Weekend Watcher: CTJ


"Wicker Man" *****

Five big scary stars, all the way. I already love 70s horror films like "Black Christmas," "Don't Look Now," and "Suspiria," and this one certainly belongs in that most hallowed family. An instant entry into my Top 10 Horror Films of all-time, and perhaps even my Top 5.

I cannot imagine what the remake featuring Nicolas Cage is like, but it's not difficult to believe that it did indeed suck like the reviews said. Because this thing is so perfect it doesn't need to be remade, and like Gus Van Sant's tribute to "Psycho," it could only hold a secondary candle to the original.

See it? YOU BET.

"This is England" ****

A very nice tribute to 1980s England, seen through the eyes of a boy who finds a family in a group of street punks who recalled Neverland's Lost Boys (and girls, in this case). The film grows darker as it progresses into more radical skinhead territory a la "American History X" and "The Believer," but it is a great viewing experience, and features solid acting performances. Good luck interpreting those British accents -- there are no subtitles, kids. :)

See it? Yep.

"The Other Boleyn Girl" ***

I expected to hate this film, as period pieces tend to make me dart for the porcelain throne, my stomach in my hands, barf exiting my mouth like water from a high-powered fire-hose. This is a decent flick after all, although it's nothing I need to see again. The actors all turn in solid performances and writing is good enough, but the movie also suffers at least one grievous wrong. Since it is supposed to tell the story of Ann's sister Mary, whom history is apparently silent about (Am I wrong?), it really does nothing to convince us (or at least me) that history ever needed to speak about her.
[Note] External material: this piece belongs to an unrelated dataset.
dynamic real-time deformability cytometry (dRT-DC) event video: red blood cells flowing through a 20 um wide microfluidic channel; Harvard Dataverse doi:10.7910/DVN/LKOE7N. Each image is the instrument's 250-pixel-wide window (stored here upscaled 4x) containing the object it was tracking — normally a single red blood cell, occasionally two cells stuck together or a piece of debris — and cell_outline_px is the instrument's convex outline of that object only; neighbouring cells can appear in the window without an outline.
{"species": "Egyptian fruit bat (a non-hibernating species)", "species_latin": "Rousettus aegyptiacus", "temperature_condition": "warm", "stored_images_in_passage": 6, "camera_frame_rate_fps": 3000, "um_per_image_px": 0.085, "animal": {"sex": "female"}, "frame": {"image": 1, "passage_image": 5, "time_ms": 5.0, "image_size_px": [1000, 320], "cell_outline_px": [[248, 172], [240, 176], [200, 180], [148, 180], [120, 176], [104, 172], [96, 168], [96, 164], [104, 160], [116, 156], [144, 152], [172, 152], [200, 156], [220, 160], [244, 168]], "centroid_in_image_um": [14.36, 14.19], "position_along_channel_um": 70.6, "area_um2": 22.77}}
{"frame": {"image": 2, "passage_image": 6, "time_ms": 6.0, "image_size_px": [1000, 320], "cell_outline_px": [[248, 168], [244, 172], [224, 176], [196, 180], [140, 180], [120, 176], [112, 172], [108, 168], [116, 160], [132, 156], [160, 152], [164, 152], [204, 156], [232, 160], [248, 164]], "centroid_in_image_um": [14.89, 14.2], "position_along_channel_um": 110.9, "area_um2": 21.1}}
See it? If you like period pieces.

"Stop-Loss" ***

Films about the 9/11 and the Iraq War are a dime a dozen these days, and I have avoided them like I avoid musicals and period pieces, and period piece musicals. Why? Still, when I saw the preview for this film it interested me. The phenomenon of soldiers being stop-lossed (That is, sent back to Iraq after they return to the U.S. from a completed tour of duty) is shocking, and I thought it would make for an interesting view. It did make me sympathize with the American soldier more, and Joseph-Gordon Levitt and Ryan Philippe are both totally convincing in it. But it also never rises above a middling sort of tone that seems to cripple so many Hollywood films these days.

See it? Worth seeing, but not more than once.